[Dataset entries]
=== Begin Enclosure ===
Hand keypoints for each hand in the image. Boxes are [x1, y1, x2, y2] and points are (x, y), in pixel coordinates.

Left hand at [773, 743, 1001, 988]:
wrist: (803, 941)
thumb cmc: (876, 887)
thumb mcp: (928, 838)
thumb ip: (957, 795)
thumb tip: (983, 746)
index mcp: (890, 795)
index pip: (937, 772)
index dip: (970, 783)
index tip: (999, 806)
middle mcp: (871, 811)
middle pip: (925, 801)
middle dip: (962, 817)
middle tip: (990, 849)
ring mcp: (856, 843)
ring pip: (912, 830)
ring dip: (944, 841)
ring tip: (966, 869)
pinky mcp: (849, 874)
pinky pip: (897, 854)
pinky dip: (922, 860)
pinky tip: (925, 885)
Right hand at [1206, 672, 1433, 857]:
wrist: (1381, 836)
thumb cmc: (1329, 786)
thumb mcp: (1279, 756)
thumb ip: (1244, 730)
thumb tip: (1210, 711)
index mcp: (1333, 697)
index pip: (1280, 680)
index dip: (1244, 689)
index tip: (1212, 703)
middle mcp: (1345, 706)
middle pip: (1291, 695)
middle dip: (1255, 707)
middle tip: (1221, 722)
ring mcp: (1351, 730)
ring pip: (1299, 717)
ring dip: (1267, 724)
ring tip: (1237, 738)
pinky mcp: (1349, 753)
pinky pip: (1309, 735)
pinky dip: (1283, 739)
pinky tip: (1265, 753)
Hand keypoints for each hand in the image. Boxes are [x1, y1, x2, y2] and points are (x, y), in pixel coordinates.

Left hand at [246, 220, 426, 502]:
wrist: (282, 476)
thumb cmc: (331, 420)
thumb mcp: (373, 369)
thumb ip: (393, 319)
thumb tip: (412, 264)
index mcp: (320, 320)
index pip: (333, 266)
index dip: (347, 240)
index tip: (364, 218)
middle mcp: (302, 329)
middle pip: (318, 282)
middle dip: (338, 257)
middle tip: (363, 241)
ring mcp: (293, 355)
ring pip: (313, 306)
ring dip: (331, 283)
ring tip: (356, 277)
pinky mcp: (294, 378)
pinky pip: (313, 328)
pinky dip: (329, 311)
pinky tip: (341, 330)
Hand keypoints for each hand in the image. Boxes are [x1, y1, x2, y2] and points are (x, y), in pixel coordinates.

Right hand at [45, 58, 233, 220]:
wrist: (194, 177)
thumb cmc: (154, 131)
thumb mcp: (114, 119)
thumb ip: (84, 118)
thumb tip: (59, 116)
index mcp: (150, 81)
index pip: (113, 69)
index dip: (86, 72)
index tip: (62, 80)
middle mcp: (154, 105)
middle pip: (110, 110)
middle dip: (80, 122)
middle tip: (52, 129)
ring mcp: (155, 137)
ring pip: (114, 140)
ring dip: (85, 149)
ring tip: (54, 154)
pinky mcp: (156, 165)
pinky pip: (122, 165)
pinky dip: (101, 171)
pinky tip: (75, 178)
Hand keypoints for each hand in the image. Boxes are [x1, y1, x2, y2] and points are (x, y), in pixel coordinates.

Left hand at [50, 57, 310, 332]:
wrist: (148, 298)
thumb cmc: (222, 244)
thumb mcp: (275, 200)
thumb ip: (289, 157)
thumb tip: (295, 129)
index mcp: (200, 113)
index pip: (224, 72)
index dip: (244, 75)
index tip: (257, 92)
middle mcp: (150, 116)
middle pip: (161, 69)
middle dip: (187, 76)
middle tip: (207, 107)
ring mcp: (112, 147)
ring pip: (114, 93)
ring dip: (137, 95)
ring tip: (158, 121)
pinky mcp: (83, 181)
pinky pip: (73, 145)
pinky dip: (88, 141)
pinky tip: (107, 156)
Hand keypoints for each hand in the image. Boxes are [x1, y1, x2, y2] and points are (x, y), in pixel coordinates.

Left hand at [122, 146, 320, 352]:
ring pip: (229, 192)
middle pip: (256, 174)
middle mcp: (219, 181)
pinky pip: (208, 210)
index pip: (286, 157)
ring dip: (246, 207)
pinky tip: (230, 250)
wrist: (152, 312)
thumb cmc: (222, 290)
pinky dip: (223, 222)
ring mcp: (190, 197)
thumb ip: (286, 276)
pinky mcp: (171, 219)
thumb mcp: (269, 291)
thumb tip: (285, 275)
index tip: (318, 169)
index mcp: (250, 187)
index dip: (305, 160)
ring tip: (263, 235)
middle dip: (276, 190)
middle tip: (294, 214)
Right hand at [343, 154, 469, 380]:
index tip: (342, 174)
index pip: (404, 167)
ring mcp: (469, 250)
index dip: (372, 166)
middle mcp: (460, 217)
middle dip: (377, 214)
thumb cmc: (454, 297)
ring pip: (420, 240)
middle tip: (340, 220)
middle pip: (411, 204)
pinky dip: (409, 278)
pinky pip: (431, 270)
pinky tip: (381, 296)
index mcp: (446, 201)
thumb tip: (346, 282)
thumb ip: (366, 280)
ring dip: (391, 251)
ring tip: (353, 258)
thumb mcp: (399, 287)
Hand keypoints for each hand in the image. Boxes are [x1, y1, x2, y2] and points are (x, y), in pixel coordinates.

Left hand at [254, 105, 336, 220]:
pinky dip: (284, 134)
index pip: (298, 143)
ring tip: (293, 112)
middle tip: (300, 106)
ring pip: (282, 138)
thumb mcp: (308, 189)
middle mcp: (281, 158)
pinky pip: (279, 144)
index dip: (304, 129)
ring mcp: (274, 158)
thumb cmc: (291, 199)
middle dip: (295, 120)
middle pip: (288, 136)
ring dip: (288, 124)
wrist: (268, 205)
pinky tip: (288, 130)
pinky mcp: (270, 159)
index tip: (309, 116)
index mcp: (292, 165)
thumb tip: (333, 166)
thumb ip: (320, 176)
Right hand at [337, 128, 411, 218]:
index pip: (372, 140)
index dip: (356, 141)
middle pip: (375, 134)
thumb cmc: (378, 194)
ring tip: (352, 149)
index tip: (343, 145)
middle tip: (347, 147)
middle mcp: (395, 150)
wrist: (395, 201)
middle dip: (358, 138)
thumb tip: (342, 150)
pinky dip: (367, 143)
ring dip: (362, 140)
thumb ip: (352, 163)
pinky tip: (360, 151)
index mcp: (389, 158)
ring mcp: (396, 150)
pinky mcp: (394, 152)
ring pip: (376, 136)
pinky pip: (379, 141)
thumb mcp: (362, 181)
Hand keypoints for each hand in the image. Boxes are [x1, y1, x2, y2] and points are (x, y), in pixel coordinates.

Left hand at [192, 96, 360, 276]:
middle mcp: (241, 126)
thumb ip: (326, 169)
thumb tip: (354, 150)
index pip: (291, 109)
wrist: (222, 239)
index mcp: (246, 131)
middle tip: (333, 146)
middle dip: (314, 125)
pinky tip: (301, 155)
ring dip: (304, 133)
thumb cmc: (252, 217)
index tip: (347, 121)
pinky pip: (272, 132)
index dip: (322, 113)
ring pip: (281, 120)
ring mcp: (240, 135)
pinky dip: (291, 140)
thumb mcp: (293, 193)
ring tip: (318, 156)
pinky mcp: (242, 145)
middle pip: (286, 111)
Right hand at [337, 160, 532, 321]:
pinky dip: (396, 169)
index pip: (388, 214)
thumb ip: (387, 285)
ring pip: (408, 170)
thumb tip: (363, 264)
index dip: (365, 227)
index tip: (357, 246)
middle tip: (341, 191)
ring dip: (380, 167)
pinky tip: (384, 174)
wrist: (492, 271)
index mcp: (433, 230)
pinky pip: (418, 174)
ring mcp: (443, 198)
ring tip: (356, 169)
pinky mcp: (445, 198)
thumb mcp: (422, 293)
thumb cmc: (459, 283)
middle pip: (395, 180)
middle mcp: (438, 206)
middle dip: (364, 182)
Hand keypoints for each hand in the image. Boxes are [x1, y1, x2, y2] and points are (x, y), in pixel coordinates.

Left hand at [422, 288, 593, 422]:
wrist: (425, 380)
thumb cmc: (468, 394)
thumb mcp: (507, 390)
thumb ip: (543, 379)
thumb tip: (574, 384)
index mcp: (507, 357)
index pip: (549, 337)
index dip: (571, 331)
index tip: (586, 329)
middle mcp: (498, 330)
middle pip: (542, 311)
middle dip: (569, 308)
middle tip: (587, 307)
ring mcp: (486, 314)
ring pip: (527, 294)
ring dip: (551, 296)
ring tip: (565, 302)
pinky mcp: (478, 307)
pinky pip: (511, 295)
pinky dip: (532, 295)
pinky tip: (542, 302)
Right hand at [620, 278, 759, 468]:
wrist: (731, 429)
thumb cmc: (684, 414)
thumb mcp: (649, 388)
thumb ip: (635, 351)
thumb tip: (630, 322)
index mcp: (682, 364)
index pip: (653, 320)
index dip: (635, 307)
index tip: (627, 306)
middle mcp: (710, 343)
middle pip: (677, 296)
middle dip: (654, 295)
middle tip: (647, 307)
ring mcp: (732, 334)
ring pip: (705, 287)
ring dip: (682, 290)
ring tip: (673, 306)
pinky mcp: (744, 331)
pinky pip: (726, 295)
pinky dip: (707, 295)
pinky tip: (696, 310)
=== End Enclosure ===
● **TASK BRIEF**
Of all the entries above, output exactly the lines between the one holding "thumb ip: (289, 157)" and the one holding "pinky tip: (107, 156)", inclusive.

● **YOUR SOLUTION**
thumb ip: (289, 157)
thumb tip: (295, 129)
index mcp: (200, 113)
index pip: (224, 72)
index dip: (244, 75)
index tip: (257, 92)
middle mcp: (150, 116)
middle pip: (161, 69)
middle dip: (187, 76)
middle tip: (207, 107)
ring mcp: (112, 147)
ring pip: (114, 93)
ring dip: (137, 95)
ring tip: (158, 121)
pinky mcp: (83, 181)
pinky pip: (73, 145)
pinky dip: (88, 141)
pinky tip: (107, 156)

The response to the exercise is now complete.